Between five and ten sheep will be used in each test; cattle will not be used for the Herding Test. The Outrun and Bring/Fetch distance will be approximately 140 metres, and the Drive distance approximately 50 metres (the equivalents in the Working Test were 200 metres and 100 metres).
There will be exemptions from the Herding Test for dogs qualified for entry in International or National Trials affiliated to the ISDS; dogs placed in the first six in an Open Sheepdog Trial affiliated to the ISDS, where a minimum of 25 dogs had competed; or dogs placed in the first three in any Nursery or Novice Trial affiliated to the ISDS, where a minimum of 12 dogs had competed.

Dogs will be required to pass each section of the test and to pass overall. A pass mark will not be used, but a description of each section will be prepared by the approved judges, detailing what is necessary and what the minimum requirement will be to pass.

There will be no limit on the number of times a dog may take the test, although it may only take one test on one day. Dogs may be handled by anyone, not necessarily the owner, as it is the dog’s herding ability which is being tested.
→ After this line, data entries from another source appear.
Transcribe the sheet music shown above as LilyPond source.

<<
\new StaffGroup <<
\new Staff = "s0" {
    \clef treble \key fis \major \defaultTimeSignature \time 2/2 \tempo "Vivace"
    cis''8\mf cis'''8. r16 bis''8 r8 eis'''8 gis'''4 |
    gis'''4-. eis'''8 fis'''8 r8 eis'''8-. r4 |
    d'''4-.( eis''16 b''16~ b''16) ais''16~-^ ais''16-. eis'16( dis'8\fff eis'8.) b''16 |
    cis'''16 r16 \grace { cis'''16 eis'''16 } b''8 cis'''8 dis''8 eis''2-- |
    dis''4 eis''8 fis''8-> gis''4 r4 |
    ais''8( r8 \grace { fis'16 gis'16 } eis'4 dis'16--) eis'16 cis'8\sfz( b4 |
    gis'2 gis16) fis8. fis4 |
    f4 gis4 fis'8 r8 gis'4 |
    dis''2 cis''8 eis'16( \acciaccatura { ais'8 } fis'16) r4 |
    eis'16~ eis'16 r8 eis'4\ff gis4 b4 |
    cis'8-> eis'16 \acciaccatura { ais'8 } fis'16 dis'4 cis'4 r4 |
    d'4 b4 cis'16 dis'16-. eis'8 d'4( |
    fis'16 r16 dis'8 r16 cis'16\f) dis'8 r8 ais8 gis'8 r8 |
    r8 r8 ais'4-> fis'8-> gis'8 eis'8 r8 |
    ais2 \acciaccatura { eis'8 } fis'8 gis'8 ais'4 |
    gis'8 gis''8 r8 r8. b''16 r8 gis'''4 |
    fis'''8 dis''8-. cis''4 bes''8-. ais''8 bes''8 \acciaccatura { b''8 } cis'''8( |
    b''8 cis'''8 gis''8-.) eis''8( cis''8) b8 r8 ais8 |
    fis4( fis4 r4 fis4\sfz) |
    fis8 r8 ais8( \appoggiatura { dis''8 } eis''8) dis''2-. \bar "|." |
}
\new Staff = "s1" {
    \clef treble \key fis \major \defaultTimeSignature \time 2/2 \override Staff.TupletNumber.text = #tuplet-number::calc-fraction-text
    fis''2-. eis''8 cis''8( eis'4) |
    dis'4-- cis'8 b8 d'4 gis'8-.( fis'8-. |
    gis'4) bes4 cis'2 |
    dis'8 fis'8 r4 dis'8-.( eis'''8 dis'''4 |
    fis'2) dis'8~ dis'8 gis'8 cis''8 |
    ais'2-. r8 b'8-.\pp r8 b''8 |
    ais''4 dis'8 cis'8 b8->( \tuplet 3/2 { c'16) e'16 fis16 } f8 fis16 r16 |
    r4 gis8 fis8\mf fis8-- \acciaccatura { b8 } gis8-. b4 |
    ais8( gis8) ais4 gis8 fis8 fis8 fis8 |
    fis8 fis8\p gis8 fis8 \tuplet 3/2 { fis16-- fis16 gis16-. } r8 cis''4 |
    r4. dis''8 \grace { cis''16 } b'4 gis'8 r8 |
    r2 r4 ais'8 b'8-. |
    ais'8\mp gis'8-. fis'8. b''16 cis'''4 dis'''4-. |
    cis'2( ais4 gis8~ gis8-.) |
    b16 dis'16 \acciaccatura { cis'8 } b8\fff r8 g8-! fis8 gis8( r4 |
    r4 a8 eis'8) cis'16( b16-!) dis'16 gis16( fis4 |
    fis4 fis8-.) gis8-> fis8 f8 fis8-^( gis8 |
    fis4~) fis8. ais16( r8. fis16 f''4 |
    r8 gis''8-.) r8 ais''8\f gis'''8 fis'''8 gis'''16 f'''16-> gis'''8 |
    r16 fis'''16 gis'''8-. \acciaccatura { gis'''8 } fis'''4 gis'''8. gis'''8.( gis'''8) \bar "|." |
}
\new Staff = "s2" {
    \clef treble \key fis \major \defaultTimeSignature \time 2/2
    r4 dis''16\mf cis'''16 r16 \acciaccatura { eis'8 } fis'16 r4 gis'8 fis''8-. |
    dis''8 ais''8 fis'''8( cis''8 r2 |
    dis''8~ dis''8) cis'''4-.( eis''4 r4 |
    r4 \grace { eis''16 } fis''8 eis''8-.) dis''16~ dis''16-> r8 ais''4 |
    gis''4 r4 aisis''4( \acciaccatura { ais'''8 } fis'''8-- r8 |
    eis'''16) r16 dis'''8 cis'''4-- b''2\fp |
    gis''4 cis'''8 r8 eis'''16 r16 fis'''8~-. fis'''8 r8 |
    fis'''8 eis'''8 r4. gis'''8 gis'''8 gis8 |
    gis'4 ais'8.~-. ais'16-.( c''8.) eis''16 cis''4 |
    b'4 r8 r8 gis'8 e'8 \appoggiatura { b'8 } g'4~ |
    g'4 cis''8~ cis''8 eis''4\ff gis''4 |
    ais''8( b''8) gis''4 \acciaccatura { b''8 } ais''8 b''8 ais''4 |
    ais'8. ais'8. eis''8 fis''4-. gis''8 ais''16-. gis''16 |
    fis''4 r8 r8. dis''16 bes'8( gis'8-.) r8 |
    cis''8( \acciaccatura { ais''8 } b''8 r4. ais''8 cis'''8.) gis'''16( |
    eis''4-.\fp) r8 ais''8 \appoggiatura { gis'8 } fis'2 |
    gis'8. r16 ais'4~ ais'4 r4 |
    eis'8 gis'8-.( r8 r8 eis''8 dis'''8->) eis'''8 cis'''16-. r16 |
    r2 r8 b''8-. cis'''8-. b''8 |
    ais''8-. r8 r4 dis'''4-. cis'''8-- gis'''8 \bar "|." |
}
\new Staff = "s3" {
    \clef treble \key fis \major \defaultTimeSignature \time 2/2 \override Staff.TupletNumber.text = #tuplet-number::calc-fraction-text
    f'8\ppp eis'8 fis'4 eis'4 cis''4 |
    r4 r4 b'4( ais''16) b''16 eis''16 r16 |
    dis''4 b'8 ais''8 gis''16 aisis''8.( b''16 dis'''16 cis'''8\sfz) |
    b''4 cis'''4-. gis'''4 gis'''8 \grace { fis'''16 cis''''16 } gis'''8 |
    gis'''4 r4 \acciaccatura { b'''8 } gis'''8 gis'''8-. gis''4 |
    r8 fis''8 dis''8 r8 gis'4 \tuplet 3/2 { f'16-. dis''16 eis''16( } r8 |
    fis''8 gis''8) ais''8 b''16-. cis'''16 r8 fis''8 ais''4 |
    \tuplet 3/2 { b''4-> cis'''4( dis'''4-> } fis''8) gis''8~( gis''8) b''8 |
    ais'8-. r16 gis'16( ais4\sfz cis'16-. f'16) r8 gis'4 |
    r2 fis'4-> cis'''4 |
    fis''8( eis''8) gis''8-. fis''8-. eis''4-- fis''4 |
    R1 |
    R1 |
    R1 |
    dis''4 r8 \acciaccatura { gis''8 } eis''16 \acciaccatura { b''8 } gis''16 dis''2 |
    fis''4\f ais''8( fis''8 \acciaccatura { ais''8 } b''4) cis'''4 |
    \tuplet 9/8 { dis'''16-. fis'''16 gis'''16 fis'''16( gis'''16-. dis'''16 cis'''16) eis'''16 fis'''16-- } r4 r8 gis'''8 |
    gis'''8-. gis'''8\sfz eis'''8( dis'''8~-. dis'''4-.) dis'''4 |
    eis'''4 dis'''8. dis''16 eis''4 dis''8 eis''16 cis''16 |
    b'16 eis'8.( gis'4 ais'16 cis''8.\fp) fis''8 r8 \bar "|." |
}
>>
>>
Applications for the Herding Test can be made immediately to the Kennel Club (forms available from Zoe Tharmasingam, Tel: 0870 606 6750 Ext 313). It is planned that tests will be held between June and October, staged by the breed clubs. Owners will apply to the Kennel Club, normally between January and April, with an application fee of £25. Once the applications have been received, a test day or days will be arranged following liaison with the breed club nearest to the majority of owners. Breed clubs will be also be free to arrange their own test date and advertise it beforehand, with the applications still being submitted to the Kennel Club.